South Korean Pension Fund Goes Against Elliott in Hyundai Tussle
The activist investment firm Elliott Management has been involved in a dog fight with the top management of South Korean giant Hyundai for quite some time. The firm had demanded a big shakeup in the management structure of the company and asked them to pay higher dividends to shareholders. However, their efforts seem to have hit a wall as one of the biggest shareholders in the company, the National Pensions Service (NPS), has stated that it is all set to vote against the proposals put forward by Elliott.
The battle between the Paul Singer-led activist investment firm, and Hyundai has been raging since May of 2018, and in fact, Elliott had even worked against a restructuring plan that had been mooted by the South Korean giant. However, things came to a head last month when Elliott made its demands clear and stated that their proposals are going to be put to vote to the shareholders on the 22nd of March. The specific demands include seats on the board of the two key Hyundai subsidiaries, Hyundai Mobis and Hyundai Motor, in addition to a one-time dividend payment of $6.2 billion to all shareholders. Needless to say, those demands have been rejected by Hyundai’s leadership straightaway, and hence, it will be put to vote on the 22nd of this month.
However, it seems that NPS has poured water on all its plans even before the proposals have been put forward in a vote. It is a key voter and has the second largest holding in both Hyundai Mobis and Hyundai Motor. NPS has a holding 8.7% in Hyundai Motor and 9.45% in Hyundai Mobis, which is why this is a significant blow for Elliott. In a statement, they have stated that the dividend payment demands are excessive and went on to state that the demand for seats on the board is also problematic due to potential conflicts of interest.

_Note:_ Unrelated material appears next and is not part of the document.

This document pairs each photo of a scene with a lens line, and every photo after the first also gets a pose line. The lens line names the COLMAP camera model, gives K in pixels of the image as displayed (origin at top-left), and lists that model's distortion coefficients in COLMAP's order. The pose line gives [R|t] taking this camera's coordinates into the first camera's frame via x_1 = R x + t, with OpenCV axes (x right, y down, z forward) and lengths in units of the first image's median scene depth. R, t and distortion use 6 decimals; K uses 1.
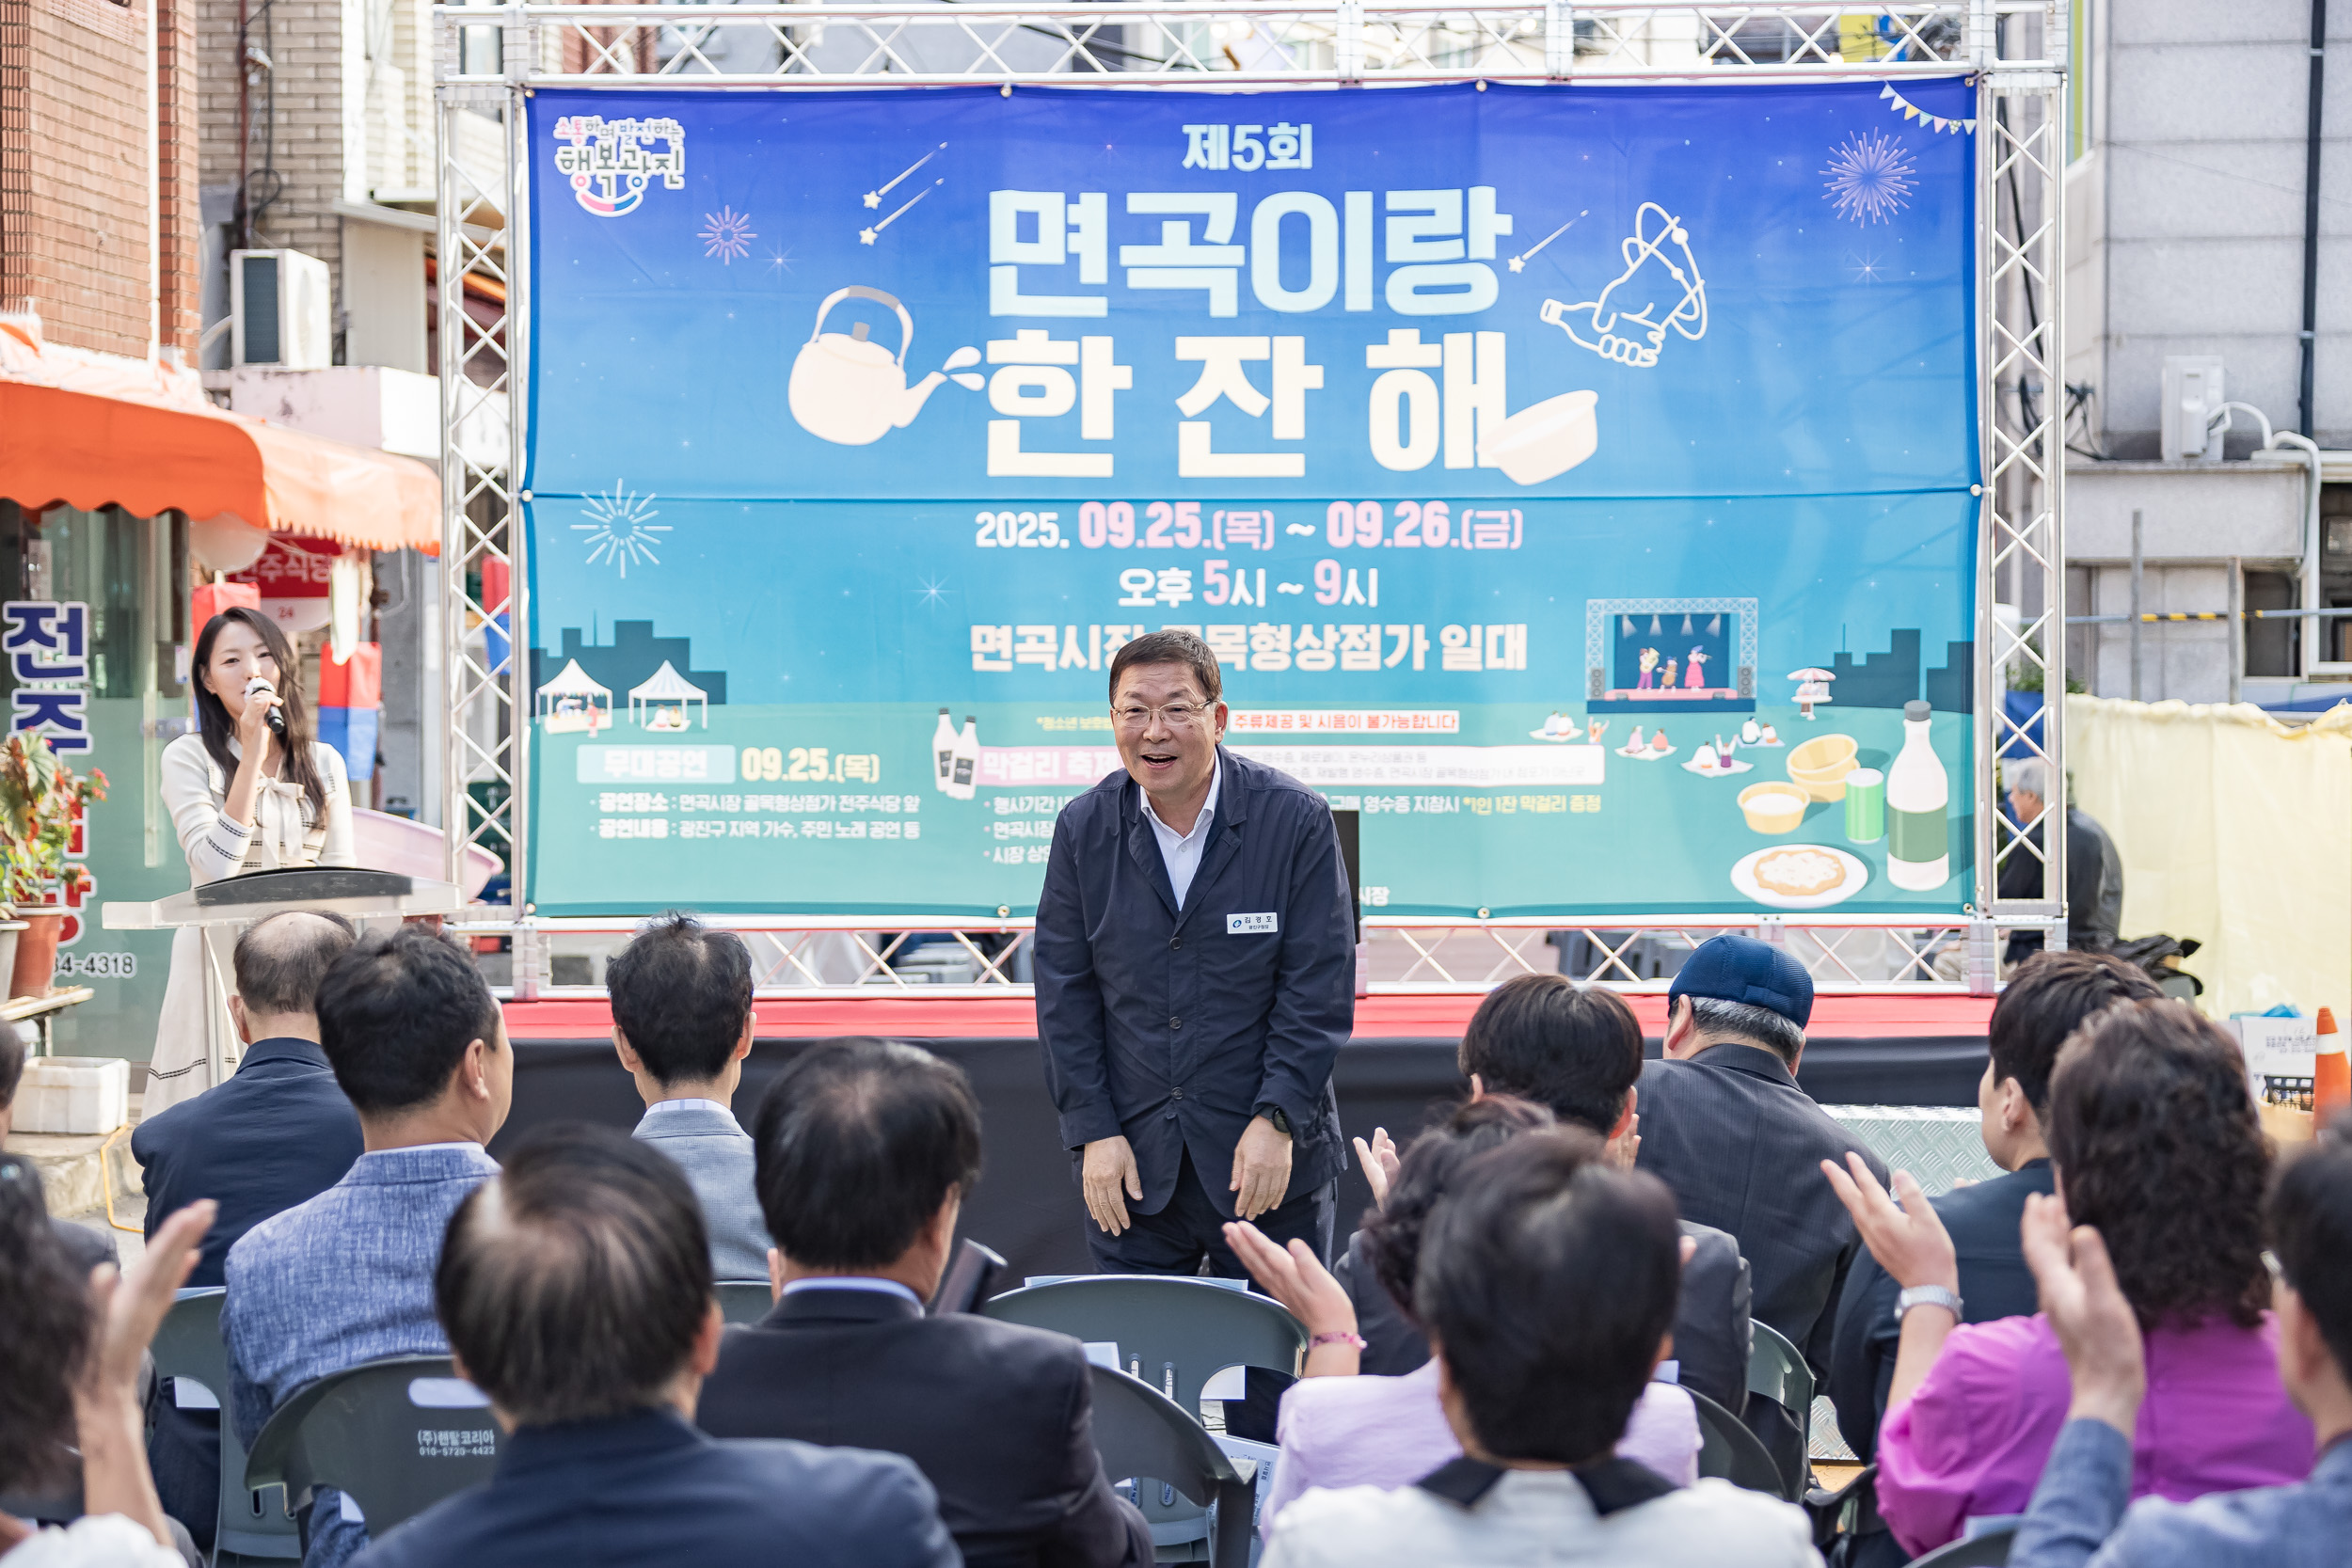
lens RADIAL K [[5748.5, 0, 1211.4], [0, 5748.5, 817.7], [0, 0, 1]] dist [0.215057, 0.000000]
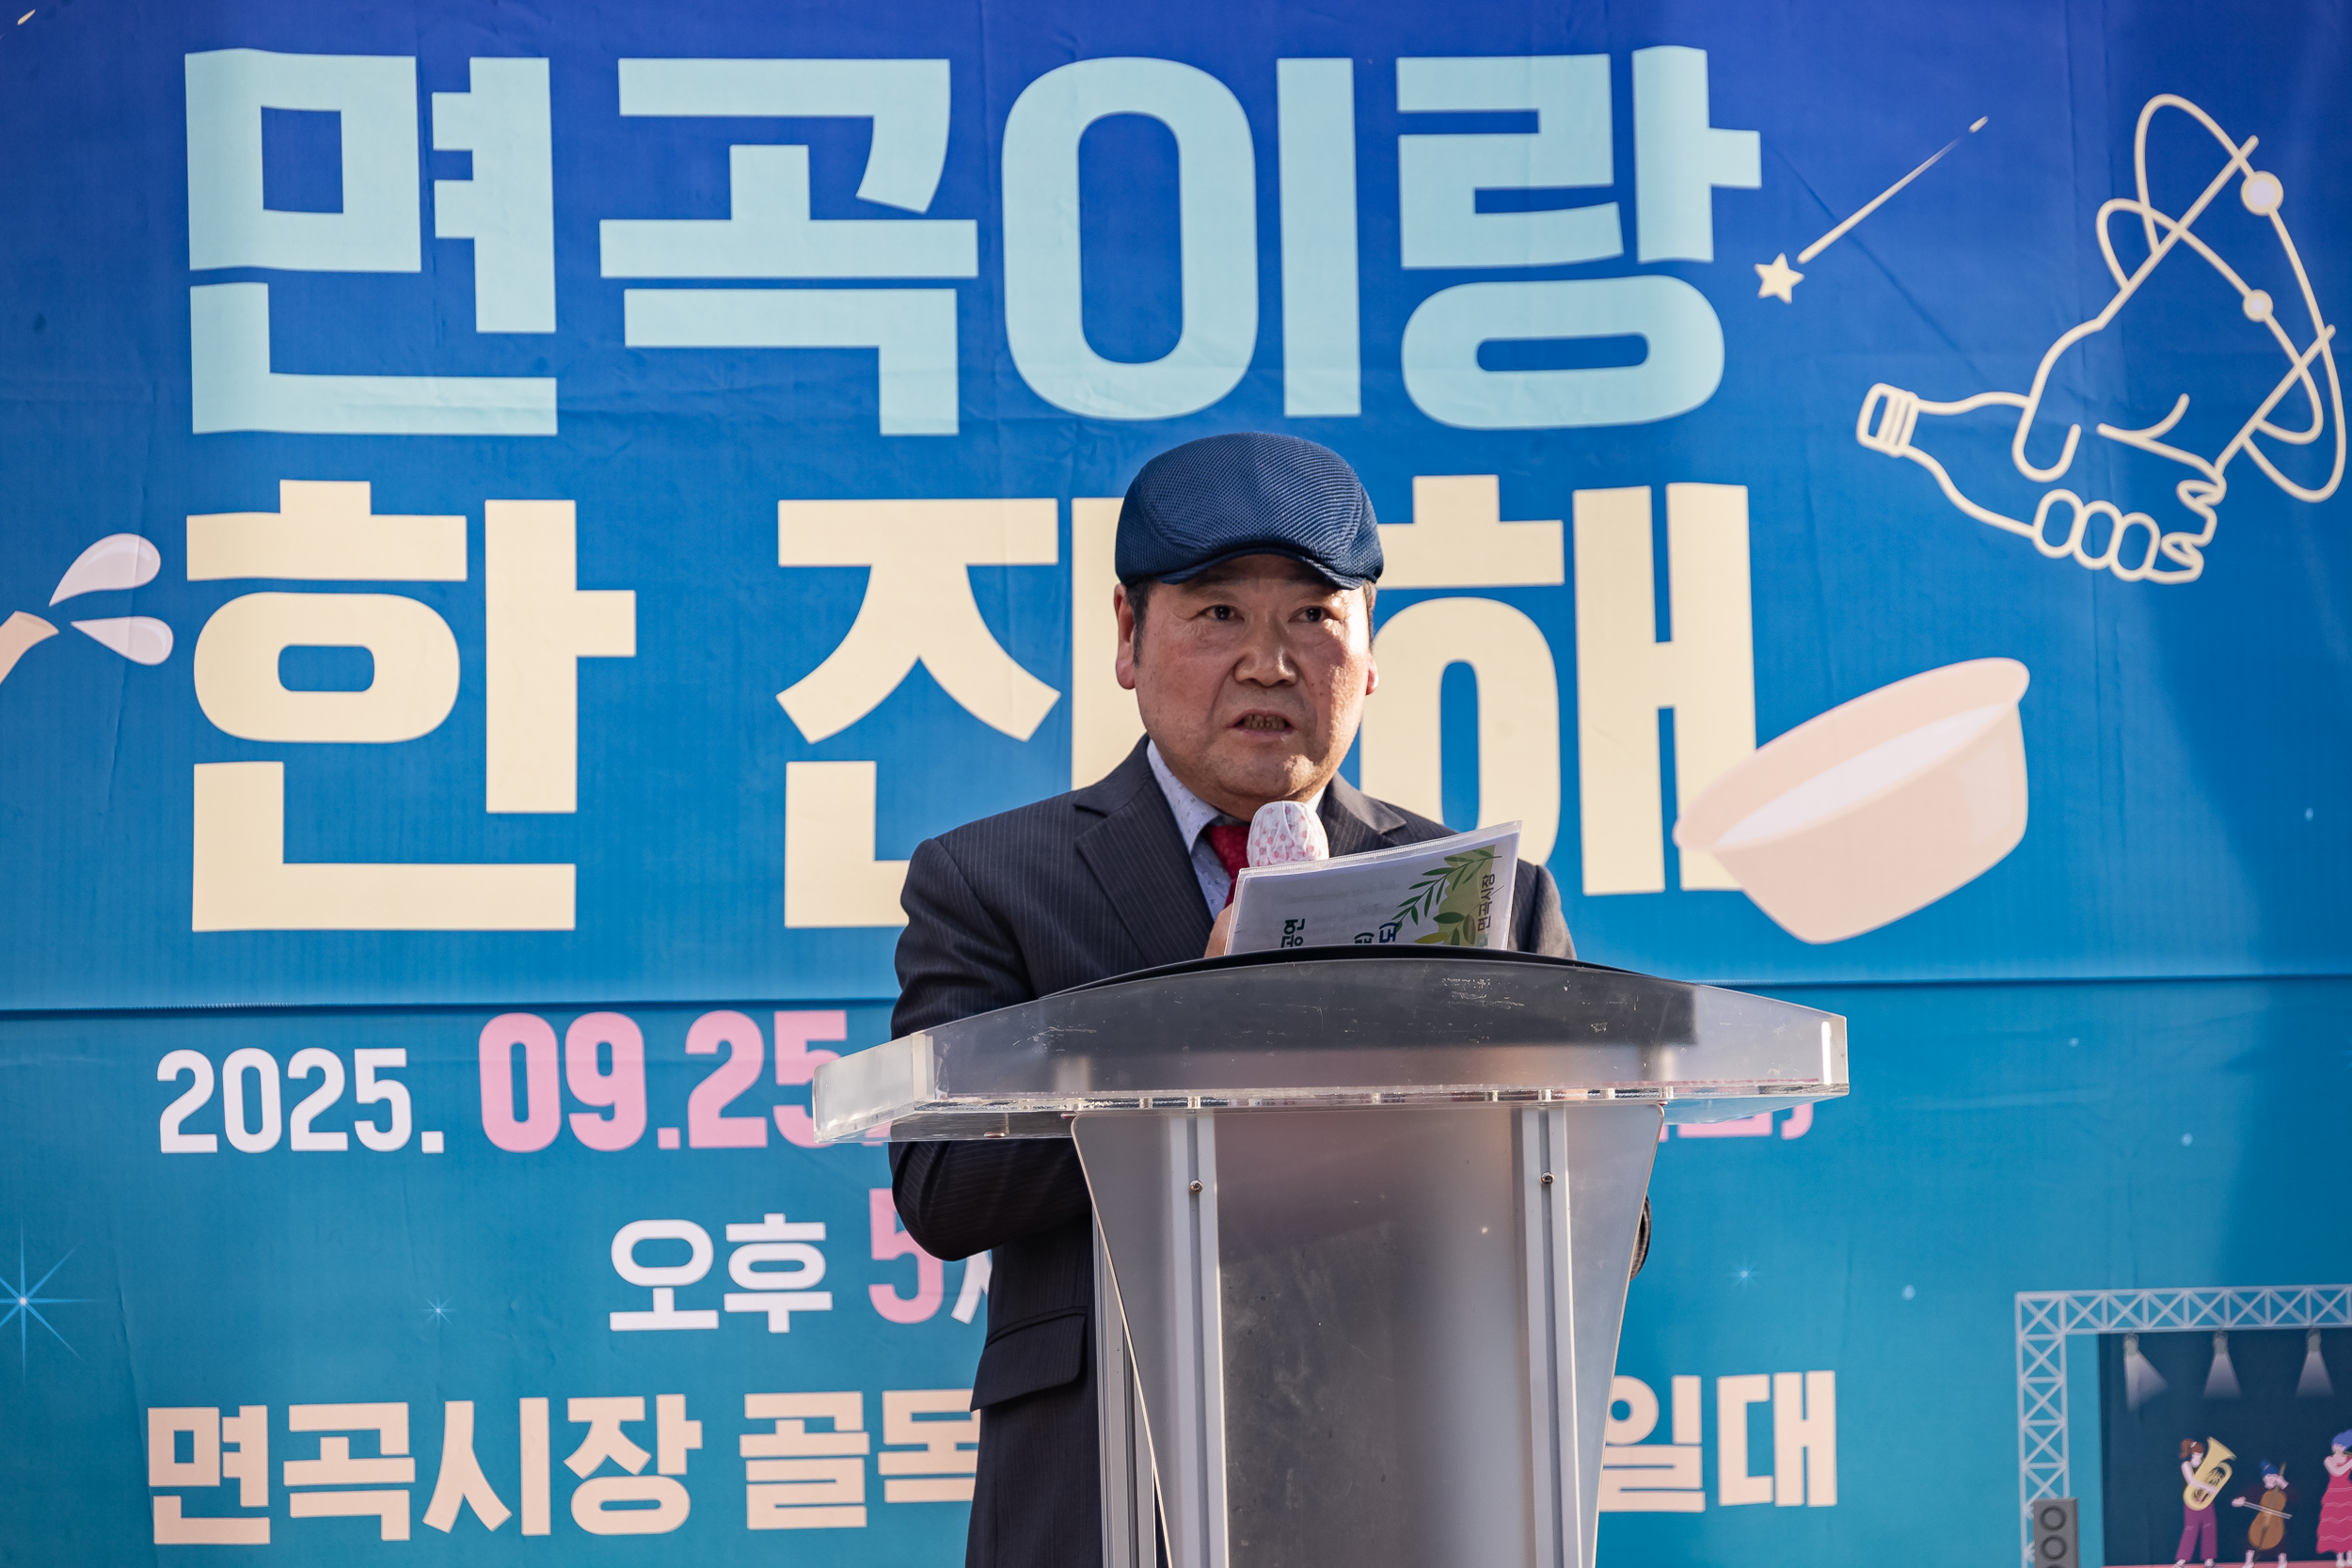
lens RADIAL K [[13114.4, 0, 1152.1], [0, 13114.4, 757.9], [0, 0, 1]] dist [0.521245, 0.000000]
pose [[0.972074, -0.007092, 0.234567, -0.158030], [0.026732, 0.996384, -0.080655, -0.008991], [-0.233147, 0.084673, 0.968748, 0.281856]]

Although it is expected that some shareholders might still vote for some Elliott nominees to be inducted into the boards of the two companies, it is unlikely that the dividend proposal is going to go through. Following the announcement by NPS, the shares in both companies went down as the expectation of getting a significant dividend went up in smoke. An analyst at Nomura stated, “Chances of higher dividends have gone for now. As the NPS opposes Elliott plans, there is no way Elliott will be able to push for its proposals.”